New regulations for a growing industry

After Streetsblog's reporting on the Instacart loophole, Council members Jennifer Gutiérrez and Sandy Nurse, both Democrats from Brooklyn, introduced bills that would require all apps that contract delivery workers to pay the deliverista minimum wage, which only originally covered apps doing restaurant delivery, even though the work is largely the same.

Those bills, Intro 1133 and Intro 1135, are set to pass Monday.

Also on the docket for Monday is Intro 0738, sponsored by Council Member Shaun Abreu (D-Morningside Heights), which would require app companies to offer the option to tip workers before checkout or at the time of checkout.

After the minimum wage was enacted, DoorDash and Uber Eats changed the tipping interface, instead of choosing a tip during checkout, the app would ask for a tip after the order was completed, which resulted in many customers neglecting the tip entirely. Workers saw this as retaliation.
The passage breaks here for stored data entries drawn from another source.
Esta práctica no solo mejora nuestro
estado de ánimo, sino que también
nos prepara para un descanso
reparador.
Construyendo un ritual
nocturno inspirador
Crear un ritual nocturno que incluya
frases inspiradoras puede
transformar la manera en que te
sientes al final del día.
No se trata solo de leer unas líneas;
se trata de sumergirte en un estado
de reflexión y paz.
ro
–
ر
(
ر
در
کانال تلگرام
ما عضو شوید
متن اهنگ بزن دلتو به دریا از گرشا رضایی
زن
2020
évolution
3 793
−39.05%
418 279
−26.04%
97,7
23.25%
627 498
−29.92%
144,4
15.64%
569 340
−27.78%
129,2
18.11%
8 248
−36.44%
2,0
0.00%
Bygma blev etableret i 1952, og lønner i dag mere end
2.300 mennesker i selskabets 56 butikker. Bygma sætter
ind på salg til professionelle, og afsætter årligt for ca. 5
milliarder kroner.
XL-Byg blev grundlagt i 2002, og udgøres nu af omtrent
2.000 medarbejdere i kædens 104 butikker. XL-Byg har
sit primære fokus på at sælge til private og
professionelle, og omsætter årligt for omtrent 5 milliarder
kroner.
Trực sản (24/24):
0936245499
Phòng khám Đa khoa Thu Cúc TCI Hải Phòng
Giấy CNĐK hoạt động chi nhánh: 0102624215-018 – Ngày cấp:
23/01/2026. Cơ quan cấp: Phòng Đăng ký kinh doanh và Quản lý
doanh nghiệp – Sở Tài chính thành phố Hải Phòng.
"I fully support this legislation to bring back the option for customers to leave a tip before completing their food order," said Antonio Solis, a delivery worker and organizing leader with Los Deliveristas Unidos.

"For thousands of delivery workers like me, tips are not a bonus — they’re a vital part of our income. When customers can tip upfront, it gives us motivation and a sense of appreciation for the hard work we do every day — rain or shine, cold or heat. This change isn’t just about money — it’s about respect."
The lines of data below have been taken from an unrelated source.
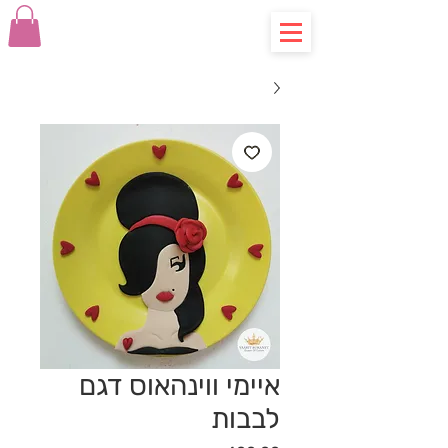
איימי ווינהאוס דגם
לבבות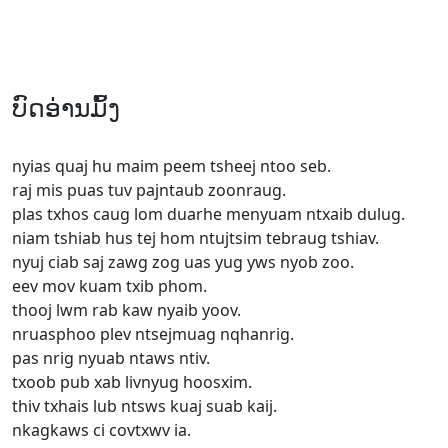
ບົດອ່ານມົ້ງ
nyias quaj hu maim peem tsheej ntoo seb.
raj mis puas tuv pajntaub zoonraug.
plas txhos caug lom duarhe menyuam ntxaib dulug.
niam tshiab hus tej hom ntujtsim tebraug tshiav.
nyuj ciab saj zawg zog uas yug yws nyob zoo.
eev mov kuam txib phom.
thooj lwm rab kaw nyaib yoov.
nruasphoo plev ntsejmuag nqhanrig.
pas nrig nyuab ntaws ntiv.
txoob pub xab livnyug hoosxim.
thiv txhais lub ntsws kuaj suab kaij.
nkagkaws ci covtxwv ia.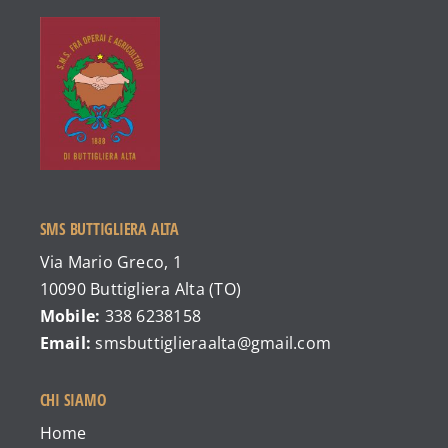
SMS BUTTIGLIERA ALTA
Via Mario Greco, 1
10090 Buttigliera Alta (TO)
Mobile:
338 6238158
Email:
smsbuttiglieraalta@gmail.com
CHI SIAMO
Home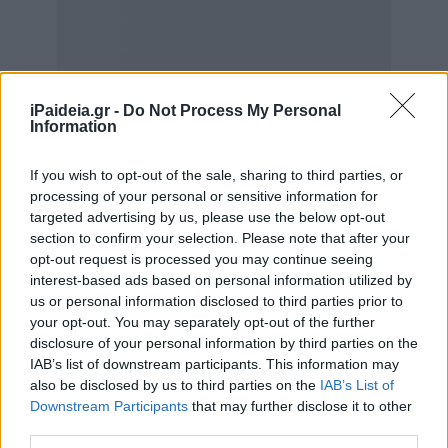
iPaideia.gr -
Do Not Process My Personal
Information
If you wish to opt-out of the sale, sharing to third parties, or
processing of your personal or sensitive information for
targeted advertising by us, please use the below opt-out
section to confirm your selection. Please note that after your
opt-out request is processed you may continue seeing
interest-based ads based on personal information utilized by
us or personal information disclosed to third parties prior to
your opt-out. You may separately opt-out of the further
disclosure of your personal information by third parties on the
IAB’s list of downstream participants. This information may
also be disclosed by us to third parties on the
IAB’s List of
Downstream Participants
that may further disclose it to other
third parties.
The Council will also vote on Intro 0859, also from Abreu, which will require apps to give a transparent breakdown of how they calculate each worker's pay, and Intro 0020, sponsored by Council Member Gale Brewer (D-Upper West Side), which will require the app companies ensure workers take a safety course and provide workers with bicycle safety equipment like lights, helmets, brakes and bells.

Ligia Guallpa with worker-organizers from Los Deliveristas Unidos. Photo: Sophia Lebowitz

Advocates who fought for the original minimum pay law are glad to see its tent expanded.

"These bills will significantly strengthen and expand the 2023 minimum pay law by closing loopholes exploited to undermine its intent," said said Ligia Guallpa, executive director of Worker’s Justice Project, which started the Los Deliveristas Unidos campaign.

The bill package comes at the heels of Mayor Adams and City Hall finally providing clarity on Hizzoner's proposed "Department of Sustainable Delivery," which he announced in January of 2024. Council Speaker Adrienne Adams, meanwhile, has refused to take up City Hall's sprawling bill proposal to create the new department. That forced Adams to launch it as a meager 45-person team of unarmed enforcement agents within the Department of Transportation, who won't be on the job until 2028.

“Introductions 20, 737, 738, 859, 1133, and 1135 are going through the Council's legislative process, which is deliberative and allows for thorough public engagement and input," a spokeswoman for Speaker Adams said in a statement to Streetsblog.

Representatives for Mayor Adams did not immediately comment.